(ASSIGNMENT)
Write the line that contains "index tip: (55, 67)" and each one after it, word for word, ending with the final line of the data.

Saved data entries
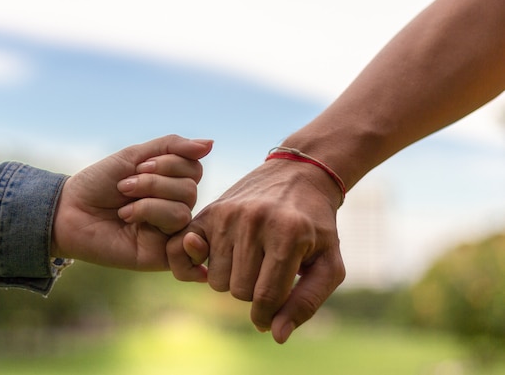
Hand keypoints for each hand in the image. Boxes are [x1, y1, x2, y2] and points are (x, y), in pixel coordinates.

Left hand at [52, 135, 212, 270]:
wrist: (68, 211)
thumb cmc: (98, 183)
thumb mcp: (134, 156)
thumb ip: (172, 147)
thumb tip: (211, 144)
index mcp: (170, 184)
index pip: (194, 168)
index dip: (169, 163)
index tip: (138, 166)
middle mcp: (174, 207)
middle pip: (191, 188)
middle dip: (154, 182)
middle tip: (124, 187)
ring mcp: (169, 232)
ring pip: (184, 209)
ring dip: (148, 201)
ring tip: (123, 209)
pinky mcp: (162, 254)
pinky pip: (178, 234)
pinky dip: (155, 218)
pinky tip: (135, 222)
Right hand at [168, 158, 344, 342]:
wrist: (300, 174)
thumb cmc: (316, 225)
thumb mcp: (328, 263)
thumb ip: (306, 302)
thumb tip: (274, 335)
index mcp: (288, 234)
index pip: (265, 298)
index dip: (268, 316)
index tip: (273, 314)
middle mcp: (254, 220)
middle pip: (238, 291)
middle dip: (254, 292)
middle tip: (267, 273)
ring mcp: (228, 213)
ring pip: (216, 279)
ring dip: (232, 279)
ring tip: (250, 259)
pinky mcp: (210, 210)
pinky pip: (182, 251)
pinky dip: (191, 265)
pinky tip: (208, 262)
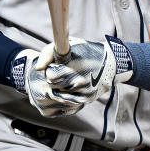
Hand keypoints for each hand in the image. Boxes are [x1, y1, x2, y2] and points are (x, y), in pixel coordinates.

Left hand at [12, 37, 132, 116]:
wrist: (111, 64)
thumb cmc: (87, 51)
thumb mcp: (70, 45)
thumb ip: (49, 54)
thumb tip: (37, 68)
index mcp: (76, 67)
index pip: (51, 76)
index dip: (50, 71)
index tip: (55, 67)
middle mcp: (81, 83)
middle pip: (54, 88)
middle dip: (53, 81)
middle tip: (59, 74)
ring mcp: (84, 94)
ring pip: (59, 98)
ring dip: (58, 90)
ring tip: (64, 81)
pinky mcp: (87, 101)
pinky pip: (67, 105)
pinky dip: (64, 99)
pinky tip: (67, 90)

(REPLY)
index tip: (55, 67)
middle mcp: (81, 83)
middle pip: (54, 88)
middle dip: (53, 81)
middle tip: (59, 74)
ring mcp: (84, 94)
ring pip: (59, 98)
ring dip: (58, 90)
ring tip: (64, 81)
pinky mcp: (87, 101)
pinky pip: (67, 105)
pinky dip: (64, 99)
pinky tip: (67, 90)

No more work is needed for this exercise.